Neither of them had noticed several people stop what they were doing to listen in on their conversation, most of them frowning as they did so, one of those people was the diner's owner who walked around the counter and started across the dining room floor.
As the diner's owner walked up to the table, Carter looked up, "Oh, hey, you're just in time. We know what we want to order..."
The owner glared as he interrupted Carter, "Get out."
Carter frowned in confusion, "But we haven't even ordered yet."
"We heard you two talking," he sneered, "And we don't serve her kind here."
Carter's frown deepened, he was used to being refused service because of his Sioux heritage - or as it had been called by some, 'his kind' - but he wasn't sure what kind of problem there was with Mady; after all, she was white and he more expected problems because an 'Indian' was with a white woman than anyone having a problem with Mady herself.

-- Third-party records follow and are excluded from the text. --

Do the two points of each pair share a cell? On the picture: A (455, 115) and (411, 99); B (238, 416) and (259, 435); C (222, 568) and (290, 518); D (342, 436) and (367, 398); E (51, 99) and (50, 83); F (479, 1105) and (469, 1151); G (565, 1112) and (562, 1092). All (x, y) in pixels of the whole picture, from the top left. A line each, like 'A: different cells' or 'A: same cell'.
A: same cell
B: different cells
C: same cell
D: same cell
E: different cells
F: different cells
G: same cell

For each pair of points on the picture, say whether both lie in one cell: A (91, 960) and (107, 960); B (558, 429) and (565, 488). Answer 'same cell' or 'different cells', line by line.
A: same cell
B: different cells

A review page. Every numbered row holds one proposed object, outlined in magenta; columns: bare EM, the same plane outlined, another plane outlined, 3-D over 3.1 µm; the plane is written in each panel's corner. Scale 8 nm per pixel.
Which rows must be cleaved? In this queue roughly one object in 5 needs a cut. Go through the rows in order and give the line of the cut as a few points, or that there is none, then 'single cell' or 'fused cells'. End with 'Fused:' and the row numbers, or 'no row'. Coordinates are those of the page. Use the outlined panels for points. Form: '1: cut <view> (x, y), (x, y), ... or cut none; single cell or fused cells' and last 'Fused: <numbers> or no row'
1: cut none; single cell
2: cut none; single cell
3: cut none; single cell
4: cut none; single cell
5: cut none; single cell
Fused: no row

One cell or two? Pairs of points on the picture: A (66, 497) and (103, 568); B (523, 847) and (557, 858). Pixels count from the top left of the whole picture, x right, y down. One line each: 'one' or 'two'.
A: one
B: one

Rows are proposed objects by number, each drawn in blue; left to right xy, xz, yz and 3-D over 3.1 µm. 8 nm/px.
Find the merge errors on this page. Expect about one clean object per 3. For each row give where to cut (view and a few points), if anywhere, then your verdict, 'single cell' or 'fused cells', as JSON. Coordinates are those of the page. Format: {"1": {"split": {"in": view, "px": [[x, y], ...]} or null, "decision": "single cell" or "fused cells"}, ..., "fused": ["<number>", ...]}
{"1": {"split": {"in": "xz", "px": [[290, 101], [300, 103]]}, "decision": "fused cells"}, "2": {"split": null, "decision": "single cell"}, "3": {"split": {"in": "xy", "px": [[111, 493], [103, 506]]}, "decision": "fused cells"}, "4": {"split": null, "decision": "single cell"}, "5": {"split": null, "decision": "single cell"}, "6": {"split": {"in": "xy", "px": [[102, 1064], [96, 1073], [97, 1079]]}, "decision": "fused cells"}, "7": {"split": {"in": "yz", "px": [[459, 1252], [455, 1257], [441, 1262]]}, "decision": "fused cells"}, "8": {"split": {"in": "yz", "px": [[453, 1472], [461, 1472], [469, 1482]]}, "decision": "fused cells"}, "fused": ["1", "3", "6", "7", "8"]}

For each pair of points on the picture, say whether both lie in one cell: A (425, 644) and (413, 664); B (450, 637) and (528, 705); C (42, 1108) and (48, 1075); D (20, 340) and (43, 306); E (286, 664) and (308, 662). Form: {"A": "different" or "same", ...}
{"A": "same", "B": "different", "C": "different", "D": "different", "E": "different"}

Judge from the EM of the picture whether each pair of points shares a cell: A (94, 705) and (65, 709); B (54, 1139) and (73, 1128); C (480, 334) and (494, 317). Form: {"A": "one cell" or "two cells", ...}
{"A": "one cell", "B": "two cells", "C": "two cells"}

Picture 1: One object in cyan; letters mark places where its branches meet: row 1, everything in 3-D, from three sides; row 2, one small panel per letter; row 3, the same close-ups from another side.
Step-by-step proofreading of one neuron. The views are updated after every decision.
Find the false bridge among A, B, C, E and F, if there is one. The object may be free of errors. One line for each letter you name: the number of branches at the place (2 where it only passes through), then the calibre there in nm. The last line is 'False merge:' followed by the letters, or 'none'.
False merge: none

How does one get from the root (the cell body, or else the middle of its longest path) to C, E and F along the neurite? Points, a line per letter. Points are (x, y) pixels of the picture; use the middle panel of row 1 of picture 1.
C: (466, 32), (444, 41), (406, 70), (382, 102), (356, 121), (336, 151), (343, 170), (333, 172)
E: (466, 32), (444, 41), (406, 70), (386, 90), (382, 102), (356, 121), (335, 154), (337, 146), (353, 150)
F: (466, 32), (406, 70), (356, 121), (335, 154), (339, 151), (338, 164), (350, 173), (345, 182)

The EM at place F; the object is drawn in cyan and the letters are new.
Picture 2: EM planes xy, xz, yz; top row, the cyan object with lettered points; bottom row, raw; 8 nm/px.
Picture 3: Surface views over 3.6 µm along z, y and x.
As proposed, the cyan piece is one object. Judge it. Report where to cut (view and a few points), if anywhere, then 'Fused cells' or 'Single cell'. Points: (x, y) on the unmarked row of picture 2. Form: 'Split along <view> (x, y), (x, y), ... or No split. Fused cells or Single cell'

Then it occurred to him that the diner's owner had said he had heard them talking, and even though she spoke English - better than he did, sometimes - she had used her native German more than a few times during the conversation.
"You know the war's over, right?" Carter asked with a good-natured grin on his face.
"I don't care," the owner snapped, "Now get out of my diner before I call the cops to have them get you out."
Mady reached out and put her hand on her husband's, "We'll just leave, Liebchen, let them have it."
Carter took a slow breath, "Whatever you say, darling."
Pulling his hand away from her's, Carter stood up and pushed his chair back under the table. With an annoyed look at the owner, he walked around the table to help Mady up. The former Sergeant was even more annoyed that the man saw fit to follow them to the door to make sure that they were leaving.
Out the door, Carter put his hand on the small of Mady's back as they started across the street, "We'll just go to see my family a little earlier than we'd planned, what do you think?"
Mady nodded and leaned her head against his shoulder in response, neither of them seeing what happened behind them.
"Damn Kraut-lover," the diner's owner spat the words after them, followed by physically spitting in the road behind them.
-o0o-
Originally, the couple had planned to have a small lunch in town before going to visit Carter's family, but the events at the diner had changed their schedule... and unfortunately served as a prelude to worse events. When they arrived at his grandfather's house, Carter's grandfather wasn't there, only his cousin who also lived there. After what had happened in town, Carter had gone in by himself at first, only to find that the warm welcome which he was expecting was instead replaced with a chilly reception.
"Why are you acting like this, Angry Rabbit?" Carter demanded, addressing his cousin by the diminuative form of his Sioux name 'Angry Rabbit With Thorn In Cottontail' as was traditional at their grandfather's house, "You haven't even met Mady!"
His cousin slowly shook his head, disappointed that war had appearantly not made 'Little Deer Who Runs Swift And Sure Through Forest' grow up, "I have no desire to meet this bride of yours, Little Deer. Had the Germans not been stopped, is it that hard to see that our people would have become their targets as well?"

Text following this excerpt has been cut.